2 of 2 people found the following review helpful:
4.0 out of 5 stars
Of Leprechauns, paranoia and dark amnesia,
By
This review is from: The Deadly Percheron (Paperback)
John Franklin Bardin was born in 1916 and during his lifetime he wrote ten dark or noir crime novels. He refused to recognize any difference between genres, once stating his belief there are only good and bad novels. According to Jonathan Lethem, who wrote a thoughtful and lengthy foreword to this edition, Bardin once said that Graham Green, Henry Green and Henry James were influential on his writing. The novel, Bardin's first, was published in 1946 and it is a very interesting noir novel indeed.

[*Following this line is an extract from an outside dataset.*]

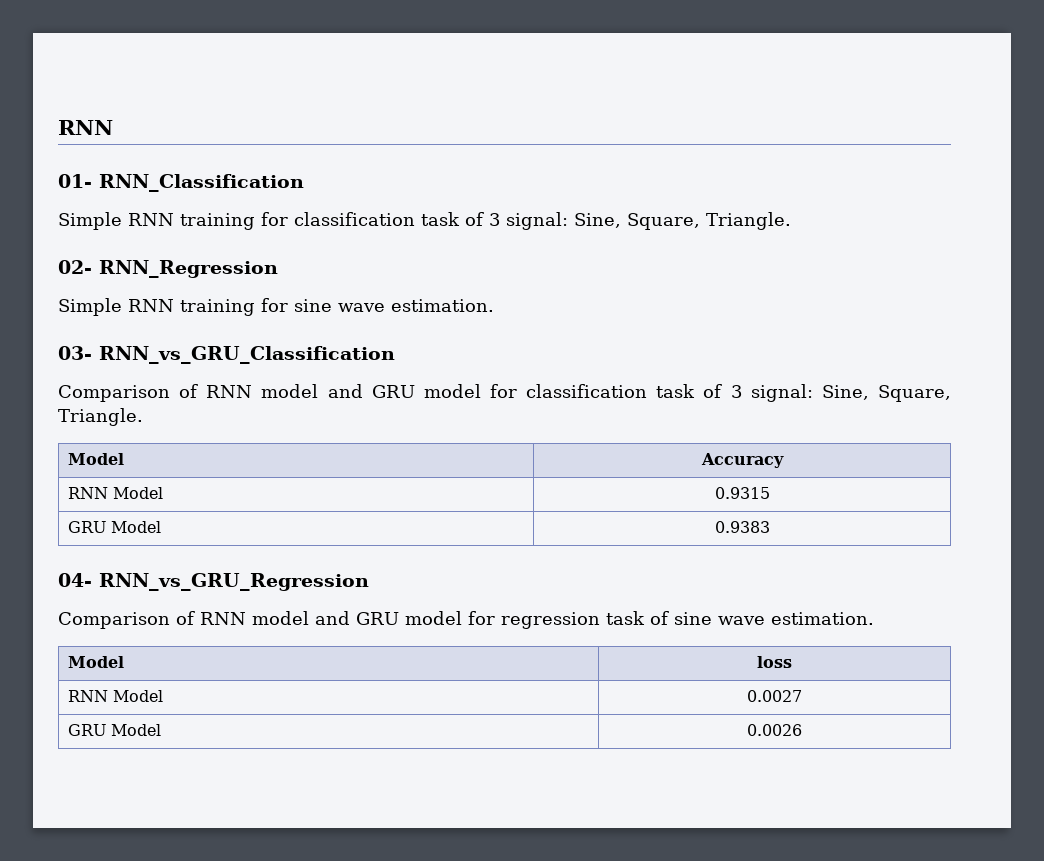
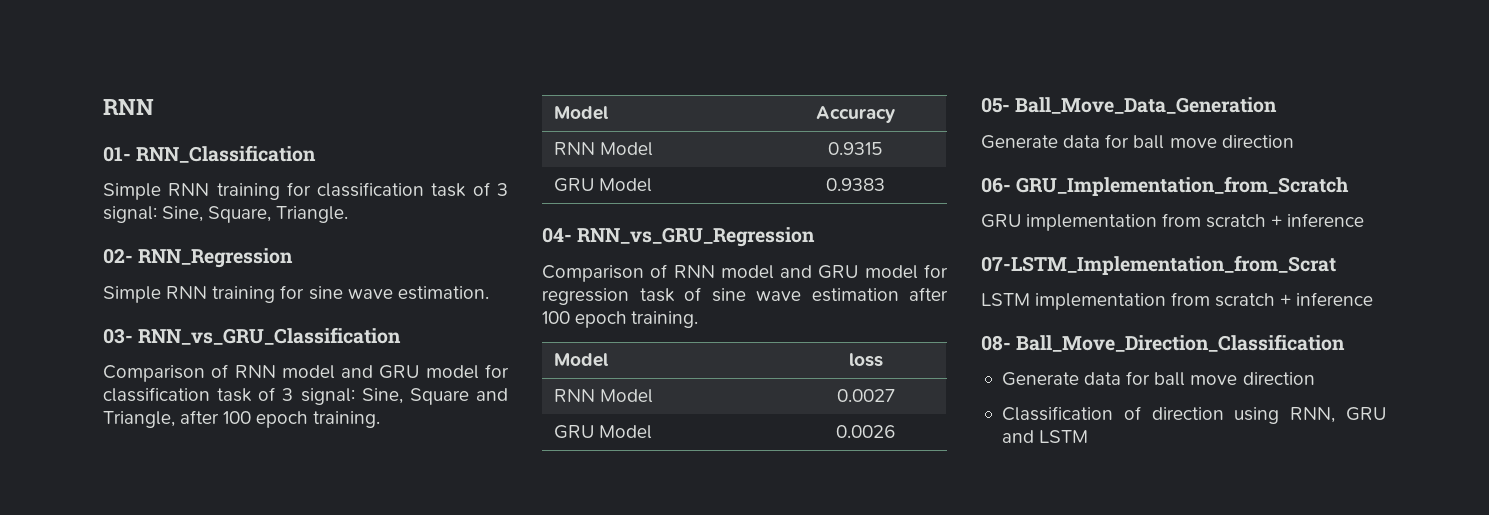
[878,385,951,402] [58,408,143,426] Square, Triangle. -> [409,388,509,405] [103,410,380,428] Square and Triangle, after 100 epoch training.
[771,612,874,625] estimation. -> [811,287,948,302] [542,311,699,328] estimation after 100 epoch training.
(802, 730) none -> [981,97,1278,114] [981,134,1294,149] [981,176,1350,196] [981,213,1364,231] [981,255,1336,275] [981,292,1373,310] [981,334,1346,352] [1001,371,1315,386] [1001,406,1386,424] [1001,430,1089,443] // 05- Ball_Move_Data_Generation // Generate data for ball move direction // 06- GRU_Implementation_from_Scratch // GRU implementation from scratch + inference // 07-LSTM_Implementation_from_Scrat // LSTM implementation from scratch + inference // 08- Ball_Move_Direction_Classification // Generate data for ball move direction // Classification of direction using RNN, GRU and LSTM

Amnesia and paranoia are the subjects and the characters, all unusual and distinct, sustain a complicated and bizarre plot through an abrupt but eminently satisfying conclusion. This is by no means a perfect novel, and the sixty-year-old style is sometimes disturbingly devoid of emotion. Shocking action is abruptly presented and just as abruptly disposed of. There is a fairly lengthy center section in which the amnesiac who is the protagonist, is established in his new and very much lower class life on Coney Island. Dr. George Matthews, a prominent psychologist, with a practice in midtown, and a comfortable upper class living, is confronted by a new client who arrives with a fresh hibiscus in his hair. For today's readers, especially those of us who lived through the seventies and eighties of the last century, that is nothing special, a man with a flower in his hair. In 1945, the sight was unusual to say the least. We sense something odd and a little off kilter about the good Dr. Matthews, almost from the very beginning. He appears to have more than passing interest in the burgeoning sexuality he observes around him and he seems to identify rather too strongly with his new patient, Jacob Blunt, the man who wears a hibiscus. Blunt reveals that while he is wealthy enough to afford the counseling service of Dr. Matthews, he is working for a couple of midtown leprechauns, not Irish, he assures the doctor, American leprechauns. What's more, he is really anxious to be told that he must be hallucinating, is withdrawing from reality, and the events he is witnessing and doing are not real. He is happily losing his mind, which is far better, he believes, than being trapped in the apparent lunacy of this strange alter world. The reader is rather suddenly brought up short when the doctor almost eagerly agrees to enter Mr. Blunt's world. From there we are drawn farther and farther into this weird world of murder, large horses, amnesia and paranoia. Events spiral at a relatively calm pace out of Dr. Matthews ken and out of his control, until the last section of the book in which a world a-tilt is set once more aright. Almost. This edition, from Millipede Press of Colorado, carries a striking cover painting by Salvador Dali.